> [Exercise requirements]
Omit the pictures. Transcribe exactly the lines below, from the one with "mug: none [123,332,190,403]" up to and including the last.

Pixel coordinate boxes
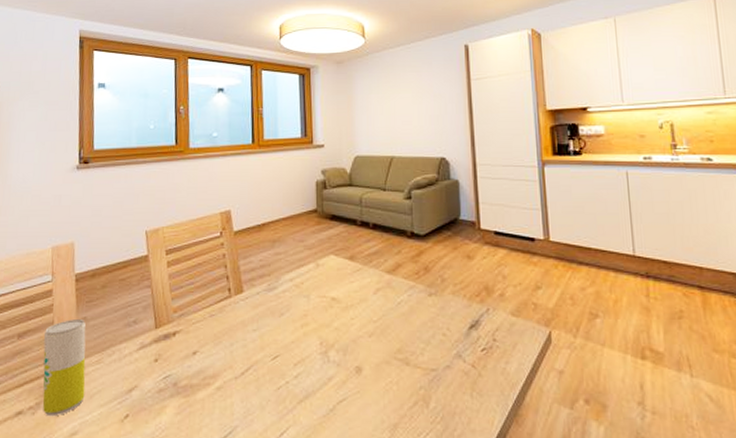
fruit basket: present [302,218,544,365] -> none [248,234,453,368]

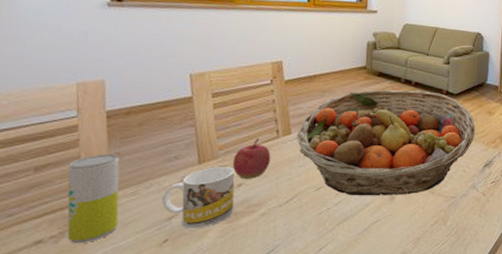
mug: none [123,332,190,403] -> present [162,167,235,229]
apple: none [187,297,224,347] -> present [232,137,271,180]
fruit basket: none [248,234,453,368] -> present [296,90,476,196]

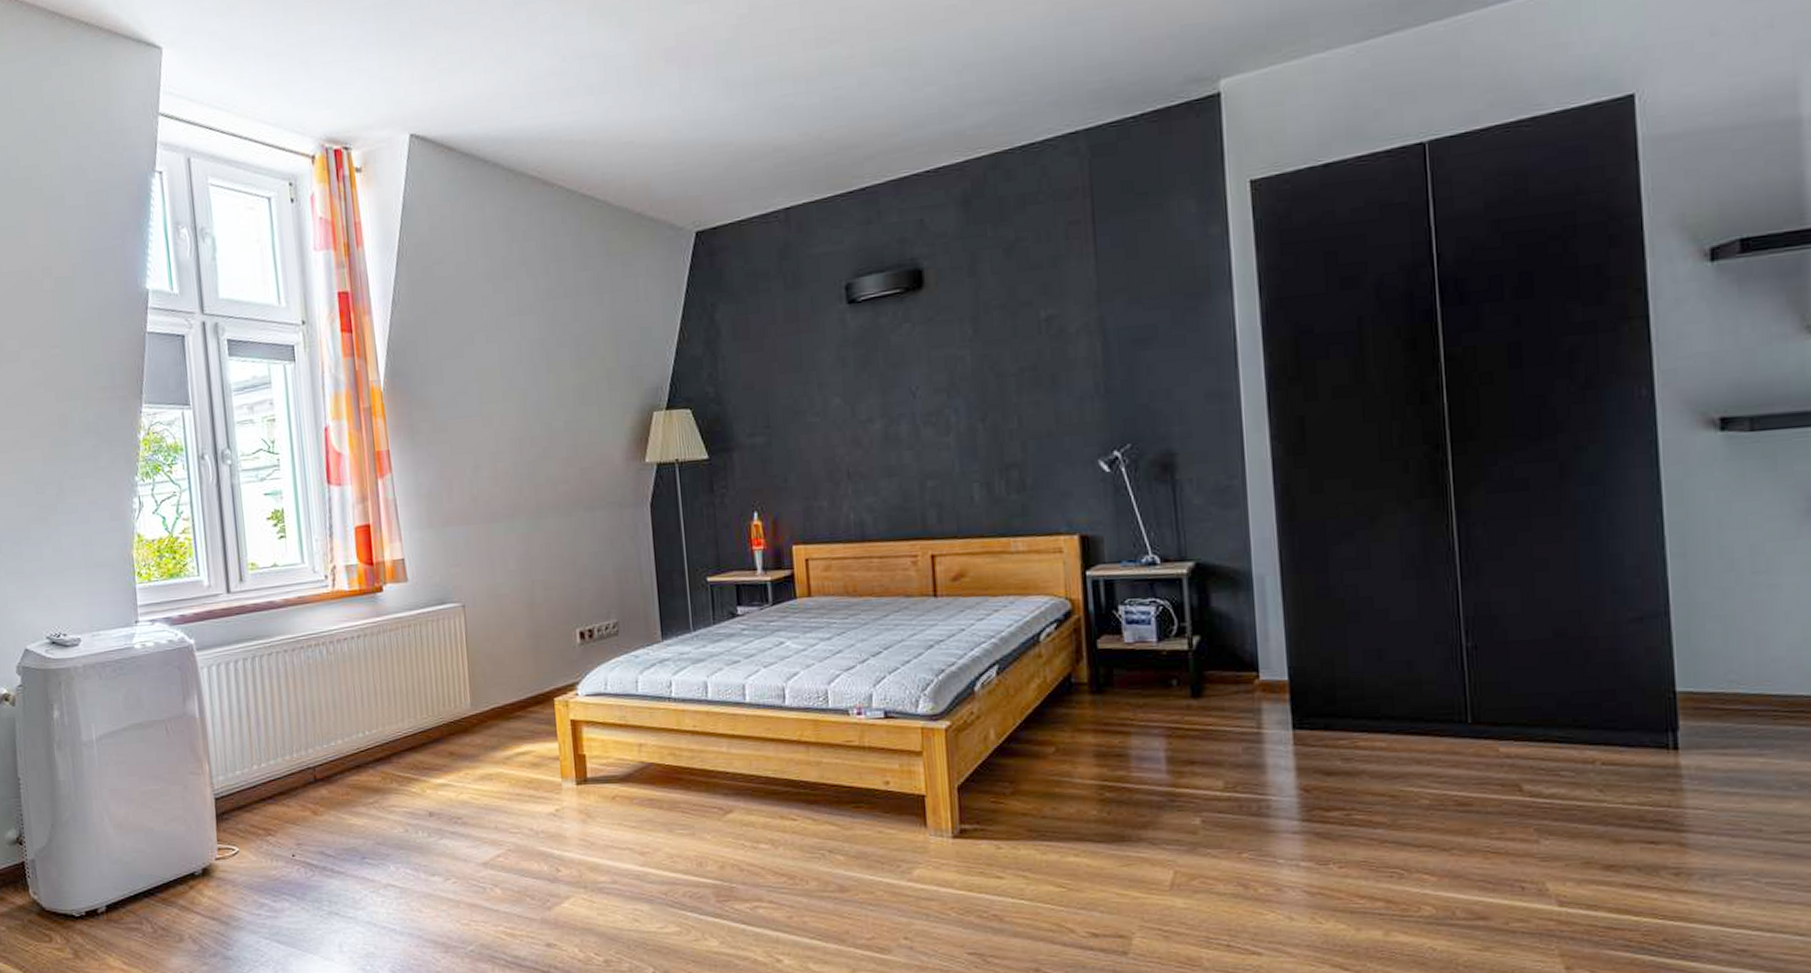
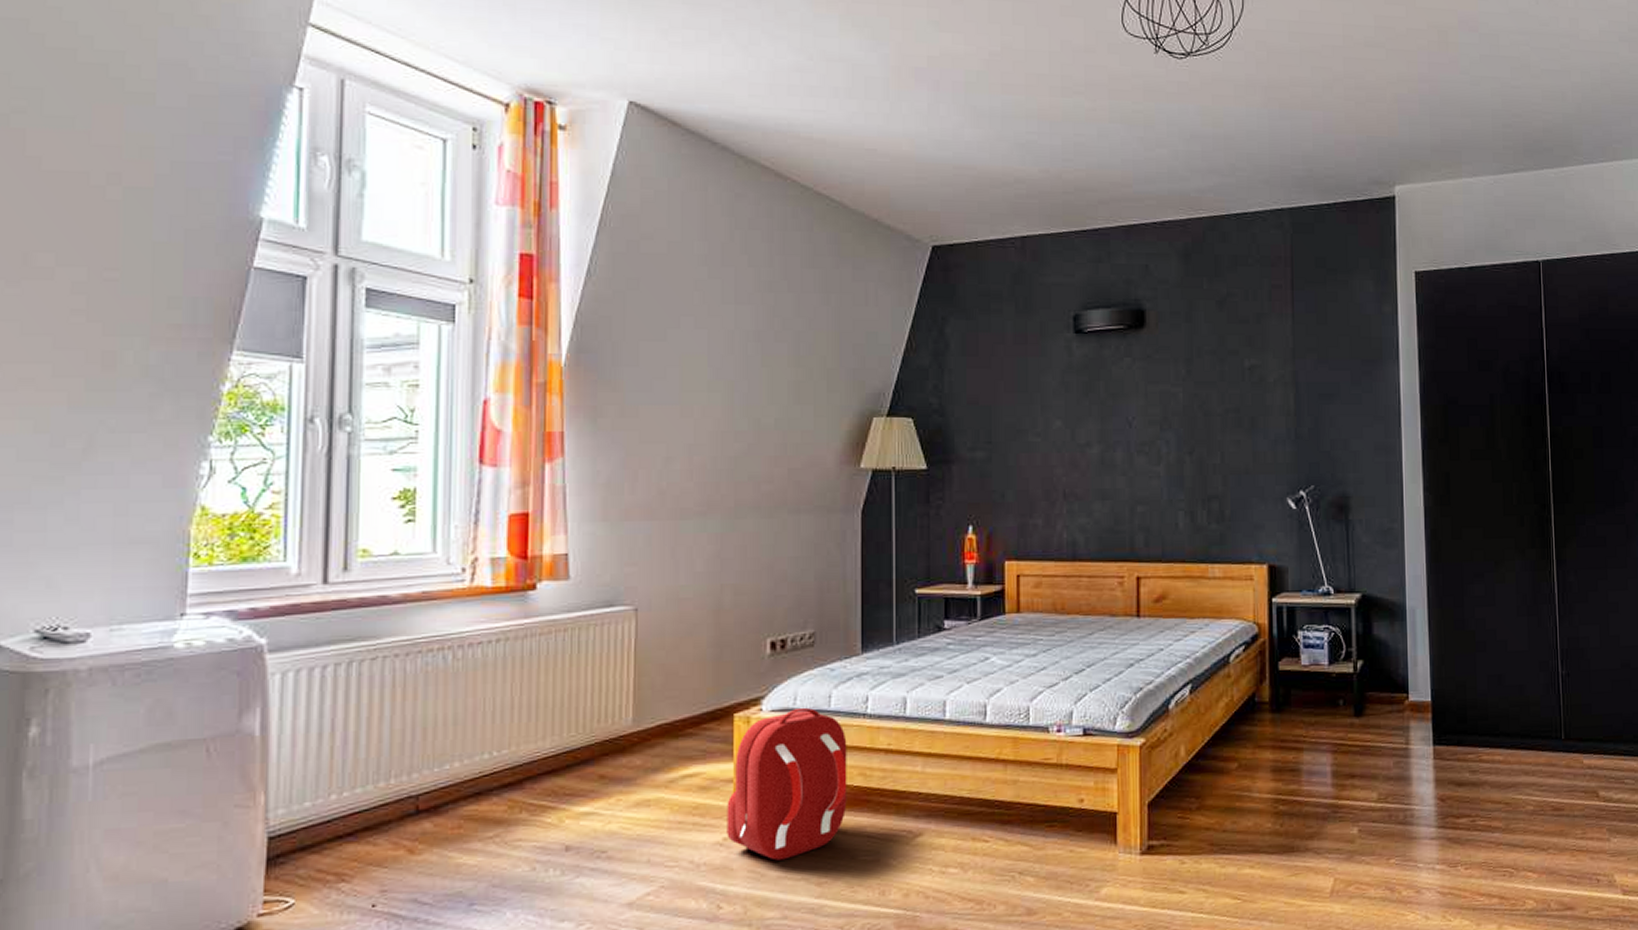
backpack: none [555,692,661,831] -> present [727,707,847,861]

> [Written answer]
mug: none [123,332,190,403] -> present [162,167,235,229]
apple: none [187,297,224,347] -> present [232,137,271,180]
fruit basket: none [248,234,453,368] -> present [296,90,476,196]

backpack: none [555,692,661,831] -> present [727,707,847,861]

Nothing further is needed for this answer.